**GIVEN INSTRUCTION**
Rewrite the records below with every "commentary" changed to "reference" and everything else left as it is. Omit the pictures from your answer.

**GIVEN INFORMATION**

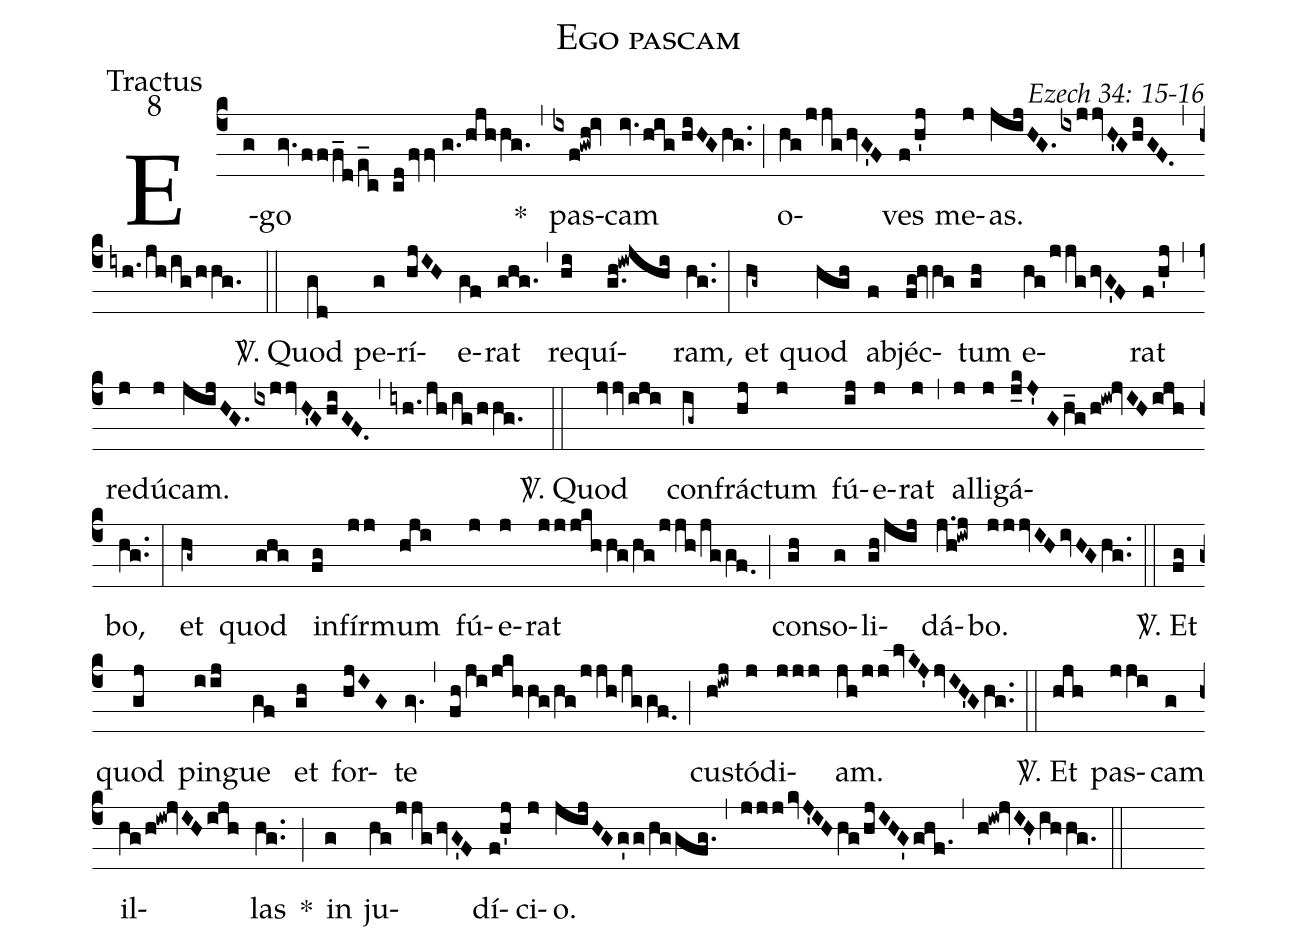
name: Ego pascam;
office-part: Tractus;
mode: 8;
commentary: Ezech 34: 15-16;
%%
(c4) E(g)go(gv.fff_d/e_c cdfvv//g./hjhhg.) *(,) pas(ixf!gwh!iv)cam(iv.hig//hiHGhg..) (;) o(hg/jjghvG'F)ves(f/h'j) me(j)as.(jijHG.ixjjvH'GhiGF.) (,) (iyh./jh/ig/hhg.) (::)
<sp>V/</sp>. Quod(gd) pe(g)rí(hjIH)e(gf)rat(ghg.) (,) re(hi)quí(g.h!iwjhi)ram,(hg..) (:)
et(hg~) quod(hgh) ab(f)jéc(fg!hvhg)tum(gh) e(hg/jjghvG'F)rat(f/h'j) (,) re(j)dú(j)cam.(jijHG.ixjjvH'GhiGF.) (,) (iyh./jh/ig/hhg.) (::)
<sp>V/</sp>. Quod(jvviji) con(ig~)frác(hj)tum(j) fú(ij)e(j)rat(j) (,) al(j)li(j)gá(j_kJ'//Gh_g/h!iw!jvIHijh)bo,(hg..) (:)
et(hg~) quod(ghg) in(fg)fír(jj)mum(hji) fú(j)e(j)rat(jjjkhhg/hg/jjh/jggf.0) (;) con(gh)so(g)li(gh/jij)dá(j.h!iwj)bo.(jjjvIHivHGhg..) (::)
<sp>V/</sp>. Et(fg) quod(gj) pin(iij)gue(gf) et(gh) for(hjIG)te(gv.) (,) (fh/ji/jkhhg/hg/jjh/jggf.0) (;) cus(h!iwj)tó(j)di(jjj)am.(jh/jjlvKJ'jvIH'Ghg..) (::)
<sp>V/</sp>. Et(hjh) pas(jji)cam(g) il(hg/h!iw!jvIHijh)las(hg..) *(;) in(g) ju(hg/jjghvG'F)dí(f!h'j)ci(j)o.(jijHGg'g/hggfg.) (,) (jjjkvJ'IHhg/hjIHG'ghf.1) (,) (h!iw!jvIH'ihhg.) (::)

**REPLY TO THE TASK**
name: Ego pascam;
office-part: Tractus;
mode: 8;
reference: Ezech 34: 15-16;
%%
(c4) E(g)go(gv.fff_d/e_c cdfvv//g./hjhhg.) *(,) pas(ixf!gwh!iv)cam(iv.hig//hiHGhg..) (;) o(hg/jjghvG'F)ves(f/h'j) me(j)as.(jijHG.ixjjvH'GhiGF.) (,) (iyh./jh/ig/hhg.) (::)
<sp>V/</sp>. Quod(gd) pe(g)rí(hjIH)e(gf)rat(ghg.) (,) re(hi)quí(g.h!iwjhi)ram,(hg..) (:)
et(hg~) quod(hgh) ab(f)jéc(fg!hvhg)tum(gh) e(hg/jjghvG'F)rat(f/h'j) (,) re(j)dú(j)cam.(jijHG.ixjjvH'GhiGF.) (,) (iyh./jh/ig/hhg.) (::)
<sp>V/</sp>. Quod(jvviji) con(ig~)frác(hj)tum(j) fú(ij)e(j)rat(j) (,) al(j)li(j)gá(j_kJ'//Gh_g/h!iw!jvIHijh)bo,(hg..) (:)
et(hg~) quod(ghg) in(fg)fír(jj)mum(hji) fú(j)e(j)rat(jjjkhhg/hg/jjh/jggf.0) (;) con(gh)so(g)li(gh/jij)dá(j.h!iwj)bo.(jjjvIHivHGhg..) (::)
<sp>V/</sp>. Et(fg) quod(gj) pin(iij)gue(gf) et(gh) for(hjIG)te(gv.) (,) (fh/ji/jkhhg/hg/jjh/jggf.0) (;) cus(h!iwj)tó(j)di(jjj)am.(jh/jjlvKJ'jvIH'Ghg..) (::)
<sp>V/</sp>. Et(hjh) pas(jji)cam(g) il(hg/h!iw!jvIHijh)las(hg..) *(;) in(g) ju(hg/jjghvG'F)dí(f!h'j)ci(j)o.(jijHGg'g/hggfg.) (,) (jjjkvJ'IHhg/hjIHG'ghf.1) (,) (h!iw!jvIH'ihhg.) (::)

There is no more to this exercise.